RECORDS FOR PROCESSING:

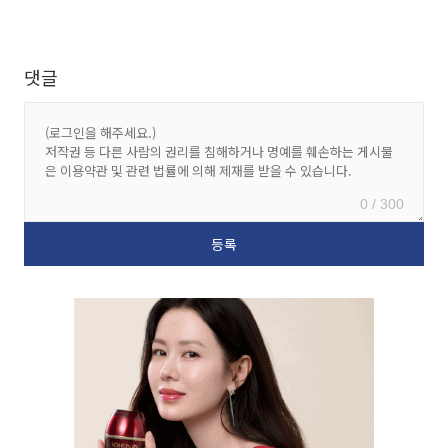
댓글
0 / 300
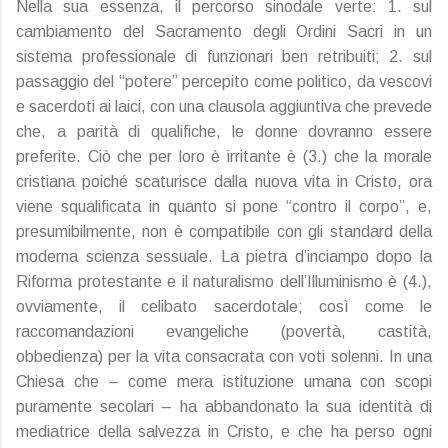
Nella sua essenza, il percorso sinodale verte: 1. sul
cambiamento del Sacramento degli Ordini Sacri in un
sistema professionale di funzionari ben retribuiti; 2. sul
passaggio del “potere” percepito come politico, da vescovi
e sacerdoti ai laici, con una clausola aggiuntiva che prevede
che, a parità di qualifiche, le donne dovranno essere
preferite. Ciò che per loro è irritante è (3.) che la morale
cristiana poiché scaturisce dalla nuova vita in Cristo, ora
viene squalificata in quanto si pone “contro il corpo”, e,
presumibilmente, non è compatibile con gli standard della
moderna scienza sessuale. La pietra d’inciampo dopo la
Riforma protestante e il naturalismo dell’Illuminismo è (4.),
ovviamente, il celibato sacerdotale; così come le
raccomandazioni evangeliche (povertà, castità,
obbedienza) per la vita consacrata con voti solenni. In una
Chiesa che – come mera istituzione umana con scopi
puramente secolari – ha abbandonato la sua identità di
mediatrice della salvezza in Cristo, e che ha perso ogni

DIRECTIONS:
Reproduce every line of text from the data above without any changes, and leave out the pictures.

EXERCISE ANSWER:
댓글
0 / 300
Nella sua essenza, il percorso sinodale verte: 1. sul
cambiamento del Sacramento degli Ordini Sacri in un
sistema professionale di funzionari ben retribuiti; 2. sul
passaggio del “potere” percepito come politico, da vescovi
e sacerdoti ai laici, con una clausola aggiuntiva che prevede
che, a parità di qualifiche, le donne dovranno essere
preferite. Ciò che per loro è irritante è (3.) che la morale
cristiana poiché scaturisce dalla nuova vita in Cristo, ora
viene squalificata in quanto si pone “contro il corpo”, e,
presumibilmente, non è compatibile con gli standard della
moderna scienza sessuale. La pietra d’inciampo dopo la
Riforma protestante e il naturalismo dell’Illuminismo è (4.),
ovviamente, il celibato sacerdotale; così come le
raccomandazioni evangeliche (povertà, castità,
obbedienza) per la vita consacrata con voti solenni. In una
Chiesa che – come mera istituzione umana con scopi
puramente secolari – ha abbandonato la sua identità di
mediatrice della salvezza in Cristo, e che ha perso ogni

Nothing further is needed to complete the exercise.